Hier soir, je courais au gym, sur le tapis roulant, tout en regardant le hockey. Une partie Canucks vs Rangers jouait à la télévision. Lorsque j’ai commencé à courir c’était l’entracte pas vraiment grand-chose à regarder puisque sans son, on comprend mal ce que disent les commentateurs. J’ai quand même pu comprendre que la partie était 2-0 pour Vancouver après une période. Lorsque la partie a reprise, en deuxième période, je me suis mis à être un peu plus attentif, tout en me concentrant sur ma respiration et le tapis. Vancouver a compté deux buts rapides pour mettre le pointage à 4-0. À ce moment-là, une équipe dans la situation des Rangers ne ce sent pas très bien. Souvent la panique s’installe, on met en doute le plan de match. Le capitaine, les assistants capitaines ou d’autres joueurs, se mettent à encourager, critiquer, donner des conseils et essaie de motiver l’équipe à retrouver ses ardeurs pour revenir dans la partie. Bien que les encouragements et les conseils soient bons et de bonnes intentions, ils peuvent ne pas avoir la puissance nécessaire à motiver l’équipe.

On ne trouve pas les leaders, les meneurs et les bons patrons dans les situations où tout va bien, mais plutôt dans les situations, comme celle des Rangers en ce début de deuxième, où ça va mal et que l’équipe doit accomplir de grandes choses. Les leaders dans ces situations se lèvent et agissent. Ils peuvent encourager, donner des conseils, mais c’est leurs gestes qui feront la différence et qui motiveront l’équipe.

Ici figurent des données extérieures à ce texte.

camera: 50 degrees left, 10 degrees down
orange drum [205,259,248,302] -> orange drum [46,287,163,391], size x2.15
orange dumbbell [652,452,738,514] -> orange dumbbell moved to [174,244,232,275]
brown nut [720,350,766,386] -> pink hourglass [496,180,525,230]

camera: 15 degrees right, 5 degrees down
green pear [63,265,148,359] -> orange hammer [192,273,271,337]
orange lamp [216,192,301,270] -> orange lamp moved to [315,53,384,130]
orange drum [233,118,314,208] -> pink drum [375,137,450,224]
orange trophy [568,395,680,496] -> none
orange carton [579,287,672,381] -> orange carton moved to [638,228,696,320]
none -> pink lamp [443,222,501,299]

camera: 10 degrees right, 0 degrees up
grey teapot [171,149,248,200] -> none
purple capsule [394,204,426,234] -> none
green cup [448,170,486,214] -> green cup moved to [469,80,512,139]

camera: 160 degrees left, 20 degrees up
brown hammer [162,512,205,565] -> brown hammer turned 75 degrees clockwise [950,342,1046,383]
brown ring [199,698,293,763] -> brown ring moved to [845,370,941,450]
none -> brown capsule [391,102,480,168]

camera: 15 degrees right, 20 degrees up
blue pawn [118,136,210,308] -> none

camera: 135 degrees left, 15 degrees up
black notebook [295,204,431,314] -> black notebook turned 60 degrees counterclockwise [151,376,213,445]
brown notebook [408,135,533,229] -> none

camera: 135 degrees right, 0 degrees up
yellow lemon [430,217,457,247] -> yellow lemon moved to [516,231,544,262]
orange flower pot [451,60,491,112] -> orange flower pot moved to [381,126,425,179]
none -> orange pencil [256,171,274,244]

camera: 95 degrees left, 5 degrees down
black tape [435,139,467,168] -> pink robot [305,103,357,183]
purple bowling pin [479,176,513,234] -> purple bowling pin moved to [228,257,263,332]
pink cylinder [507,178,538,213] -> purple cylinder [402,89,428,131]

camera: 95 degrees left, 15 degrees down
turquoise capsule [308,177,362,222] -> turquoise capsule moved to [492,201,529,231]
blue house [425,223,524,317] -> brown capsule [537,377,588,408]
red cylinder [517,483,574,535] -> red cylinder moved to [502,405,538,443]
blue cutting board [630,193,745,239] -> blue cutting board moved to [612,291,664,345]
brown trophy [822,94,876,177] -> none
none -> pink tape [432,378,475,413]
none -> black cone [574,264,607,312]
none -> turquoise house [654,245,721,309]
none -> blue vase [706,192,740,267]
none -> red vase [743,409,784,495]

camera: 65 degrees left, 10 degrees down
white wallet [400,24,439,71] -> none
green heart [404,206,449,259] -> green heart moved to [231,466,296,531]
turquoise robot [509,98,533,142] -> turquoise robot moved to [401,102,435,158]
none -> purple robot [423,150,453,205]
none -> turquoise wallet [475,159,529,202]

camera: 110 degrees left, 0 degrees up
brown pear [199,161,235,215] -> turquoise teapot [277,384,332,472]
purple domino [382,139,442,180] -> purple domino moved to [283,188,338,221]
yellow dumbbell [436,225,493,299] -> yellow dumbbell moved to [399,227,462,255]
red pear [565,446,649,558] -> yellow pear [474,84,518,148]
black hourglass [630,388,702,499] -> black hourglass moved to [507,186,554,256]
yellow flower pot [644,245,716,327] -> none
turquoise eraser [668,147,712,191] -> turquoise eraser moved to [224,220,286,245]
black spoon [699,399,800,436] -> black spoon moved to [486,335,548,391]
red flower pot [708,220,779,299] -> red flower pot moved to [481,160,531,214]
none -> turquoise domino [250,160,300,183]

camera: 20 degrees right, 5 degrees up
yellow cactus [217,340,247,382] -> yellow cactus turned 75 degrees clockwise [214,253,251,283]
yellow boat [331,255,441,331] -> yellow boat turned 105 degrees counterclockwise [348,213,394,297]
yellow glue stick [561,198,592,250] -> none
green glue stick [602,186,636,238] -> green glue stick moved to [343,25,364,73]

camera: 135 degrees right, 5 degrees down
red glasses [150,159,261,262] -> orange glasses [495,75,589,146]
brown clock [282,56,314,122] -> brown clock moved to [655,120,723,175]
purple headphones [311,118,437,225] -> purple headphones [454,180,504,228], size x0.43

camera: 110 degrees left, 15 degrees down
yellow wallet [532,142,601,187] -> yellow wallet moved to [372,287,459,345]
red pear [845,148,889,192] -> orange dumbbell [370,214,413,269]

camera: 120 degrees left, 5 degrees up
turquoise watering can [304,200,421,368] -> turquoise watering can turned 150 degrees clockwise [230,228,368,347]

J’étais donc sur le tapis roulant, à 4-0 pour Vancouver, quand peu de temps après le quatrième but de Canucks je vois Chris Drury, capitaine des Rangers, se faufiller entre les défenseurs de l’équipe adverse et dans un deuxième effort déjouer le gardien. Je n’ai pas vu jouer souvent Drury, je n’ai pas suivi sa carrière, je regarde très peu les statistiques, les faits saillants ou les parties de la LNH. Je ne sais pas comment la partie c’est terminé, mais je suis convaincu que Chris Drury est un bon leader. Dans la même lignée, un autre capitaine des Rangers, Mark Messier, avait garanti une victoire de son équipe dans la sixième partie de la finale de la coupe Stanley 1994, alors que son équipe tirait de l’arrière 3-2 dans la série. Messier avait compté trois buts dans cette sixième partie et avait mené son équipe à la victoire de la coupe Stanley lors de la septième partie.

Un leader peut encourager, donner des conseils et même critiquer, en étant constructif, lorsqu’il le faut, mais un vrai bon leader va motiver son équipe par ses gestes, ses actions et son comportement.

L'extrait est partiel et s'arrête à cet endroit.